» **Problem to solve**: Pull each line holding the word "позволяет" from the data.

» **Data for the task**:
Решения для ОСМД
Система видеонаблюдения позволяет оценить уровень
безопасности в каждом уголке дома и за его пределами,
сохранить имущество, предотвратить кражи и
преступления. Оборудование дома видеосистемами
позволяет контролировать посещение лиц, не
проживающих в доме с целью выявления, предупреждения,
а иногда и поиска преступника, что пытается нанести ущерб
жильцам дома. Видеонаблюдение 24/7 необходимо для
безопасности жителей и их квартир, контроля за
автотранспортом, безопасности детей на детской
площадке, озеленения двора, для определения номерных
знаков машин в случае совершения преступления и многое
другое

» **Response to the task**:
Система видеонаблюдения позволяет оценить уровень
позволяет контролировать посещение лиц, не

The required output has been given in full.